Living Green In Your BathroomDrains
Drains can be kept open, clean and odor-free without the use of corrosive drain cleaners. There are two simple rules: never pour liquid grease down a drain and always use a drain sieve.
Use this preventive measure for drains once a week: mix 1-cup baking soda and 1-cup salt. Pour 1/4 cup of this mixture into the drain. Follow with a pot of boiling water, and flush with cold water. Done once a week, your drain should remain open and odor free.
For clogged drains, pour in 1/4-cup baking soda followed by 1/2-cup vinegar. Close the drain until the fizzing stops and flush with boiling water. As a last resort, use a plumbers snake, available at most hardware stores, but beware, it can damage pipes.
Do not wash hair down the drain when it comes loose in the shower. Just put it at the edge of the drain and throw it out afterwards.
Tub and Tile
Most commercial tile cleaners do more harm than good because many contain chlorine, a serious irritant to the eyes, nose and skin, and one of the most dangerous chemicals found in municipal sewers.
For bathroom cleaning, use a firm bristled brush with either baking soda or a mild all-purpose cleaner and baking soda. Rinse with hot water.
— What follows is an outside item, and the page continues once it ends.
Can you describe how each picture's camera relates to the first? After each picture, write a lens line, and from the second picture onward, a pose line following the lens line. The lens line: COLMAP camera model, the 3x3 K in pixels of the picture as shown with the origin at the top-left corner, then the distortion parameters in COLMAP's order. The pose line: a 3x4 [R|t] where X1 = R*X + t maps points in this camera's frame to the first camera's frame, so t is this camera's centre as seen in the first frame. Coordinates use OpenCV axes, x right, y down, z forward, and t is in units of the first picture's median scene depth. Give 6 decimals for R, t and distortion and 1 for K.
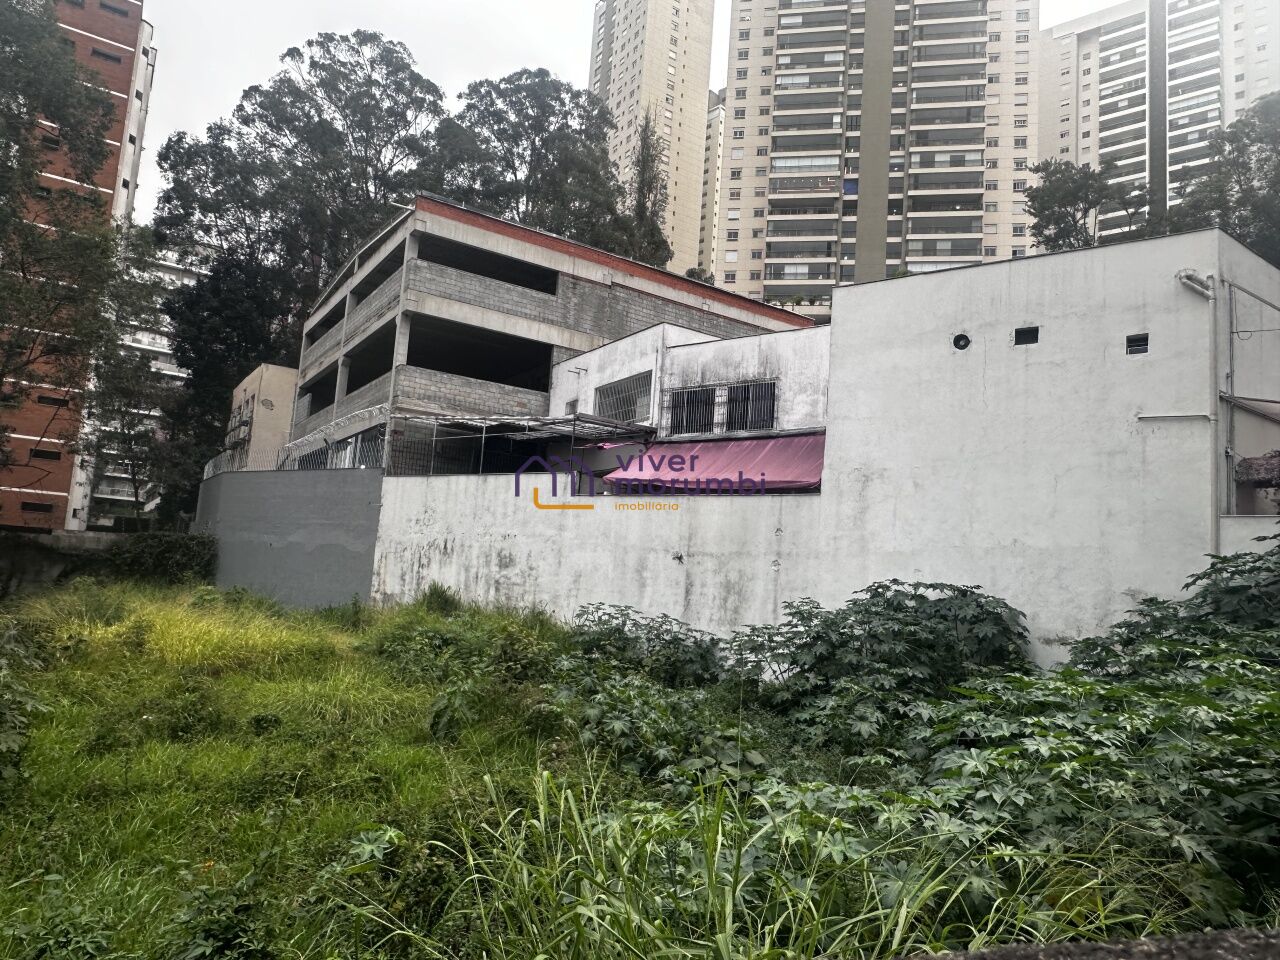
lens RADIAL K [[839.7, 0, 634.1], [0, 839.7, 488.9], [0, 0, 1]] dist [-0.005942, 0.001945]
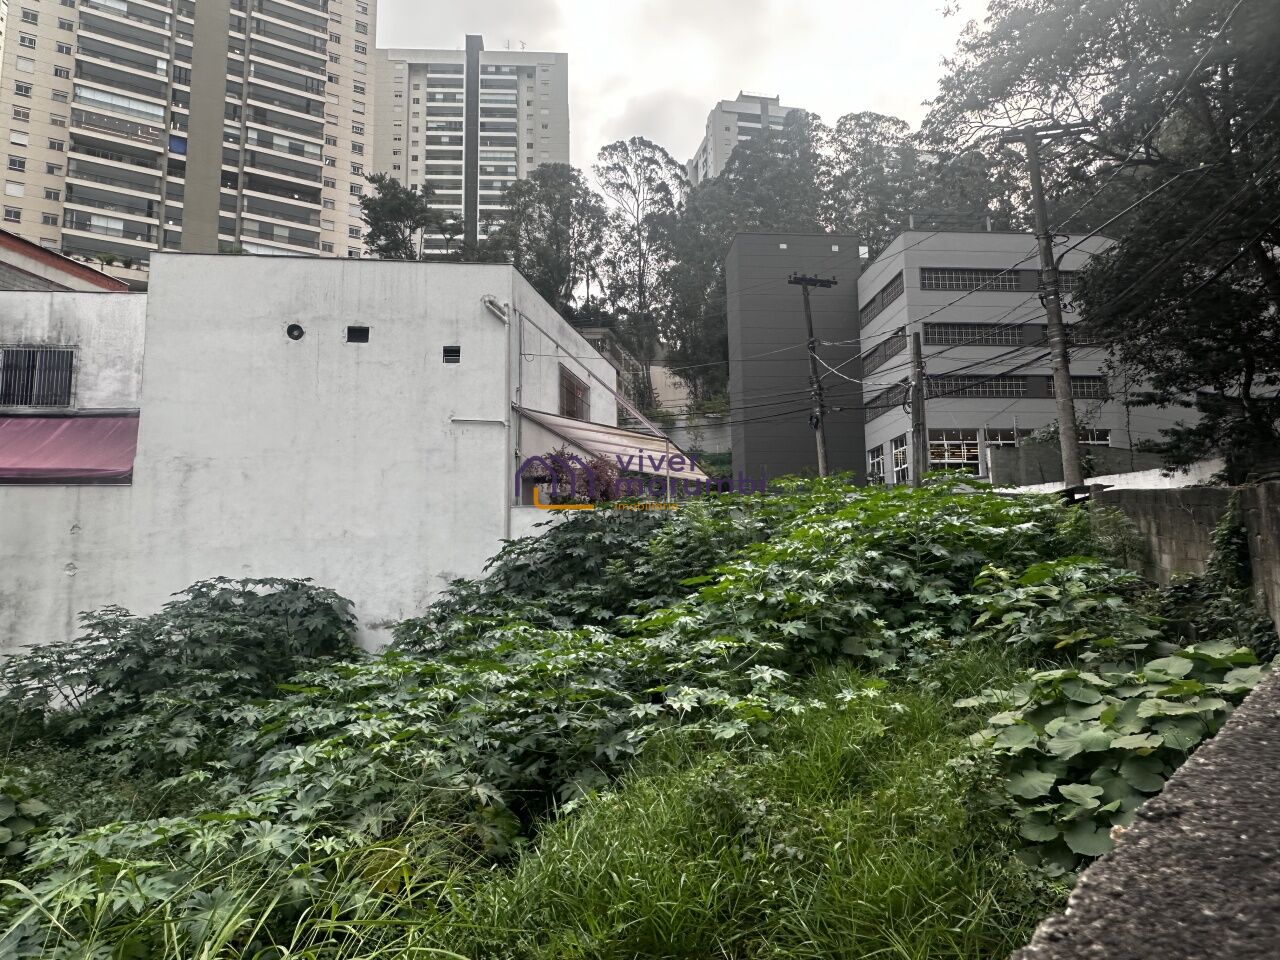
lens RADIAL K [[839.7, 0, 631.9], [0, 839.7, 486.8], [0, 0, 1]] dist [-0.005942, 0.001945]
pose [[0.730391, 0.006761, 0.682995, 0.004381], [-0.012213, 0.999920, 0.003162, -0.000715], [-0.682920, -0.010651, 0.730416, 0.004276]]
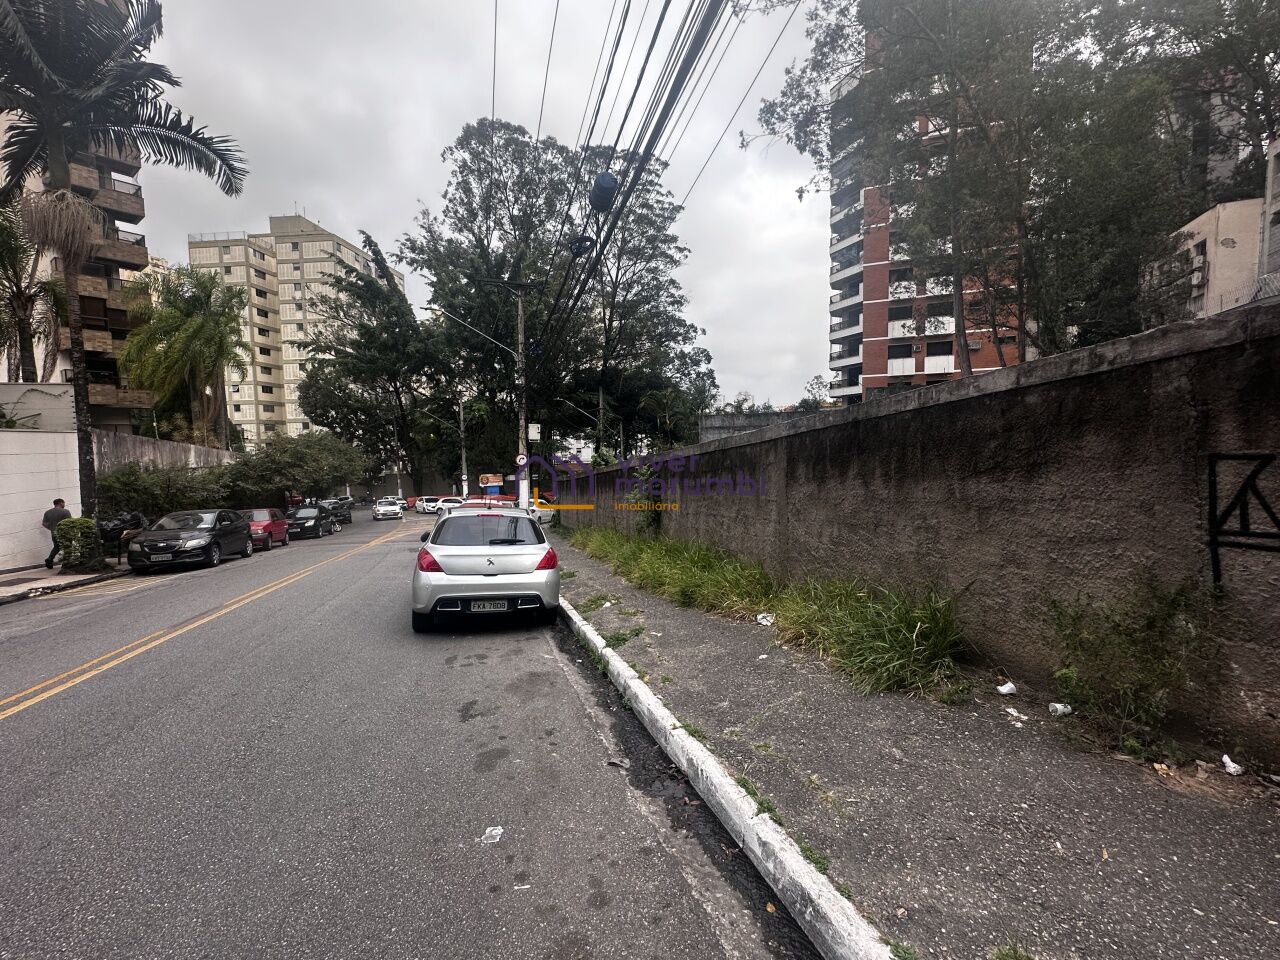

For hard-water areas use vinegar or lemon juice to dissolve the mineral build-up. For tough jobs, saturate a rag and lay it on the problem spot for a few hours before rinsing.
For mold and mildew, moisten a cloth with vinegar, rub the tiles and grout, and then scrub with an old toothbrush.
Use a toilet dam (a plastic bottle filled with water and placed in the tank) or a plastic container filled with water to reduce the amount of water used for each flush.
Mend any dripping taps or leaking pipes as soon as possible.
Help save trees, use handkerchiefs instead of disposable tissues (also the cotton will be softer on your nose).
Install water saving devices for your taps and showers, energy saving showerheads can save up to 20 per cent of hot water usage - and cut your electricity bills. A faucet aerator will reduce the flow without reducing the water pressure.
While brushing your teeth or shaving do not leave the water tap running.
Showers that last about 10 minutes use 2/3 the amount of water that a tub bath uses.
Keep your water heater set to between 120 to 130 degrees F. This is hot enough and will save energy.
Flushing garbage wastes water and can cause treatment problems. For miscellaneous bathroom wastes use your wastebasket.